Something that seems apparent is that the incidence of autism is increasing very quickly. While improved diagnosis has certainly caused the number of diagnosed cases to grow, this alone, in my opinion and that of most of the researchers I have studied who study this point, cannot account for the epidemic of autism cases that are flooding the system. Something has changed in the last thirty to fifty years to cause a significant and increasing percentage of the people, particularly male, in our society to develop a behavior set that is antithetical to participation in a society like ours.

A. An Understanding of Proximate Causation

Scientists have proved that the causation of autism is based in a mix of environment and genetics.

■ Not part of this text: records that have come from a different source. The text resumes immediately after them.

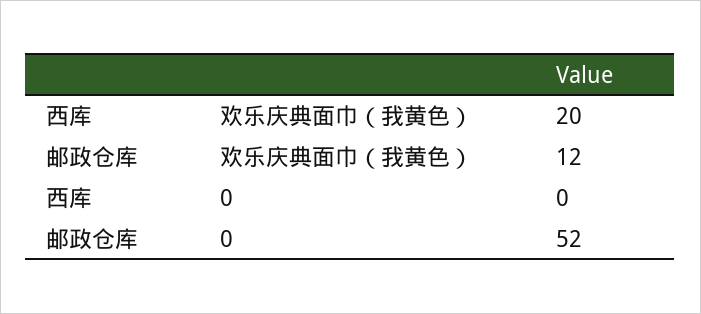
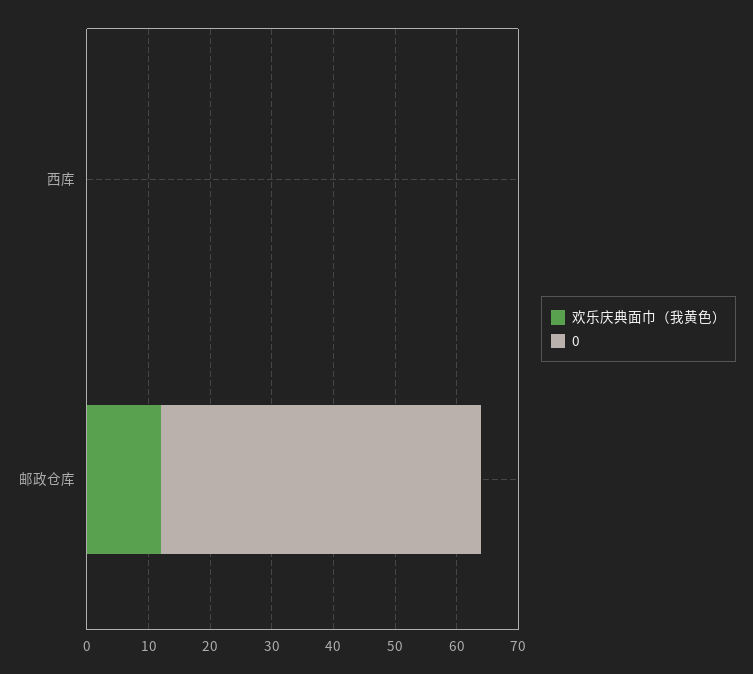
  {
    "欢乐庆典面巾（我黄色）": {
-     "西库": 20,
+     "西库": 0,
      "邮政仓库": 12
    },
    "0": {
      "西库": 0,
      "邮政仓库": 52
    }
  }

This means that neither environment nor genetics individually can explain why autism occurs in many or even most cases. However, as a matter of logic, changes in the incidence of autism, just like changes in the incidence of other more easily explainable diseases like Type II diabetes, must largely stem from changes in the environment. This is because genes change in populations at an extremely slow rate. Genetic mutations take many, many generations to propagate themselves across diverse and geographically dispersed populations. Only the environment can change fast enough over the course of a single human lifetime to induce significant biological changes in the millions of people who are afflicted by autism. This means that the increasing incidence of autism must be directly caused by and largely proportional to changes in our environment. There is no other logical conclusion. The often ignored, but most important questions in the quest to understand autism is: what are the environmental changes that have occurred in recent human history that have unleashed the modern autism epidemic?